Several Armenian newspapers compare electoral practices in Armenia and Azerbaijan in the wake of the Azerbaijani parliamentary elections.
“168 Zham” says Armenia is getting a chance to pull further ahead of Azerbaijan in terms of democratic development. All it has to do is to hold “more quality elections.” The paper says that is “extremely important in terms of gaining positive treatment by the international community in Karabakh negotiations.” “Or else, Armenia would occupy a ‘worthy’ place alongside Azerbaijan in terms of parliamentary elections,” it warns, suggesting that “the latter option is much more likely.”
“If all goes like it’s going today, then the 2012 parliamentary elections in Armenia will also be held calmly, peacefully and without serious incidents,” editorializes “Aravot.” “Because everyone knows that election results are rigged not only on election day.
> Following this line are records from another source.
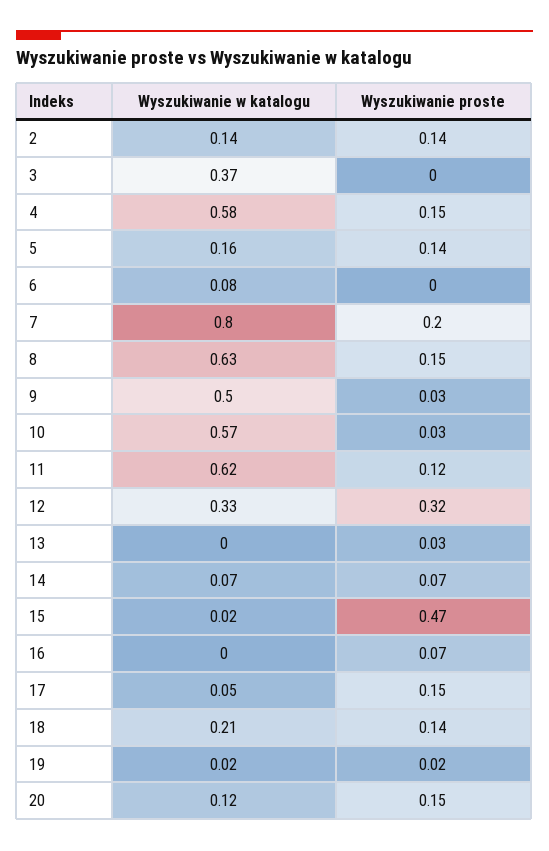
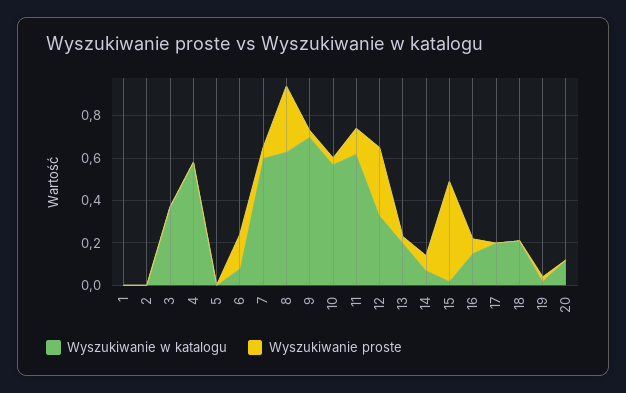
  {
    "Wyszukiwanie w katalogu": {
-     "2": 0.14,
+     "2": 0,
      "3": 0.37,
      "4": 0.58,
-     "5": 0.16,
+     "5": 0,
      "6": 0.08,
-     "7": 0.8,
+     "7": 0.6,
      "8": 0.63,
-     "9": 0.5,
+     "9": 0.7,
      "10": 0.57,
      "11": 0.62,
      "12": 0.33,
-     "13": 0,
+     "13": 0.2,
      "14": 0.07,
      "15": 0.02,
-     "16": 0,
+     "16": 0.15,
-     "17": 0.05,
+     "17": 0.2,
      "18": 0.21,
      "19": 0.02,
-     "20": 0.12
+     "20": 0.12,
+     "1": 0
    },
    "Wyszukiwanie proste": {
-     "2": 0.14,
+     "2": 0,
      "3": 0,
-     "4": 0.15,
+     "4": 0,
-     "5": 0.14,
+     "5": 0,
-     "6": 0,
+     "6": 0.15,
-     "7": 0.2,
+     "7": 0.05,
-     "8": 0.15,
+     "8": 0.3,
      "9": 0.03,
      "10": 0.03,
      "11": 0.12,
      "12": 0.32,
      "13": 0.03,
      "14": 0.07,
      "15": 0.47,
      "16": 0.07,
-     "17": 0.15,
+     "17": 0,
-     "18": 0.14,
+     "18": 0,
      "19": 0.02,
-     "20": 0.15
+     "20": 0,
+     "1": 0
    }
  }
They are rigged when no independent TV station is on the air, when all state and security structures, educational institutions as well as the electricity and water networks are already working to ensure the victory of ruling parties, when it is already decided how the money will be distributed, not only to voters but election commissions, proxies and monitors.” The paper claims that vote rigging is also facilitated by what it calls secret collaboration between Armenian and European officials who would “welcome an election held in any fashion.”
“There is an evidently pre-term situation in Armenia,” writes “Chorrord Inknishkhanutyun.” “Opposition representatives claim that if there are fair elections, the [ruling] HHK will hardly garner 10-15 percent of the vote, while the Republicans are saying, ‘No, it’s you who will barely get 10-15 percent.’” The pro-opposition paper says it is “absolutely meaningless” to engage in such debates. “There is only one question. Will it be possible to destroy the system of electoral fraud or not?” it adds, concluding that Armenia will go through another bloody post-election unrest if that system remains intact.
“Hayots Ashkhar” quotes a spokesman for businessman and Prosperous Armenia Party leader Gagik Tsarukian as confirming reports that he owns Yerevan’s famous central market and plans to thoroughly reconstruct it. “The building’s exterior will be maintained,” says Khachik Gevorgian.